Instruction: Pictures stay out of the copy. Transcribe exactly, and only, the line with "Гидроизоляция, защита бетона" through the last line of the entries below.

Source information:
=== Begin Enclosure ===

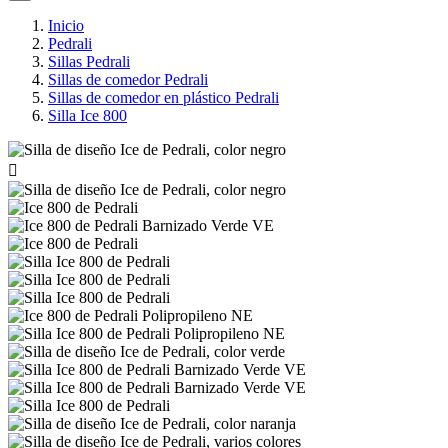
Inicio
Pedrali
Sillas Pedrali
Sillas de comedor Pedrali
Sillas de comedor en plástico Pedrali
Silla Ice 800

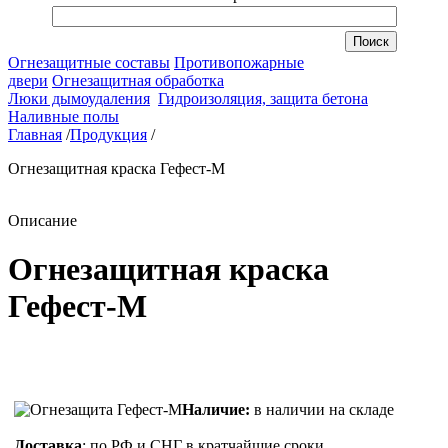
Огнезащитные составы
Противопожарные
двери
Огнезащитная обработка
Люки дымоудаления
Гидроизоляция, защита бетона
Наливные полы
Главная
/
Продукция
/
Огнезащитная краска Гефест-М
Описание
Огнезащитная краска
Гефест-М
Наличие:
в наличии на складе
Доставка
: по РФ и СНГ в кратчайшие сроки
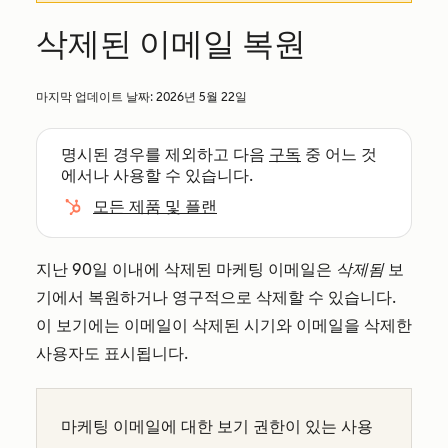
삭제된 이메일 복원
마지막 업데이트 날짜:
2026년 5월 22일
명시된 경우를 제외하고 다음
구독
중 어느 것
에서나 사용할 수 있습니다.
모든 제품 및 플랜
지난 90일 이내에 삭제된 마케팅 이메일은
삭제됨
보
기에서 복원하거나 영구적으로 삭제할 수 있습니다.
이 보기에는 이메일이 삭제된 시기와 이메일을 삭제한
사용자도 표시됩니다.
마케팅 이메일에 대한
보기
권한이
있는 사용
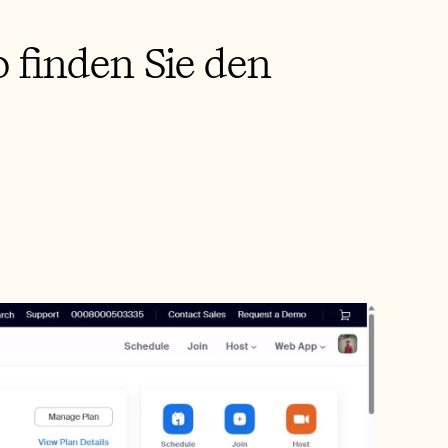
o finden Sie den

=== End Enclosure ===

Result of the exercise:
Гидроизоляция, защита бетона
Наливные полы
Главная
/
Продукция
/
Огнезащитная краска Гефест-М
Описание
Огнезащитная краска
Гефест-М
Наличие:
в наличии на складе
Доставка
: по РФ и СНГ в кратчайшие сроки
삭제된 이메일 복원
마지막 업데이트 날짜:
2026년 5월 22일
명시된 경우를 제외하고 다음
구독
중 어느 것
에서나 사용할 수 있습니다.
모든 제품 및 플랜
지난 90일 이내에 삭제된 마케팅 이메일은
삭제됨
보
기에서 복원하거나 영구적으로 삭제할 수 있습니다.
이 보기에는 이메일이 삭제된 시기와 이메일을 삭제한
사용자도 표시됩니다.
마케팅 이메일에 대한
보기
권한이
있는 사용
o finden Sie den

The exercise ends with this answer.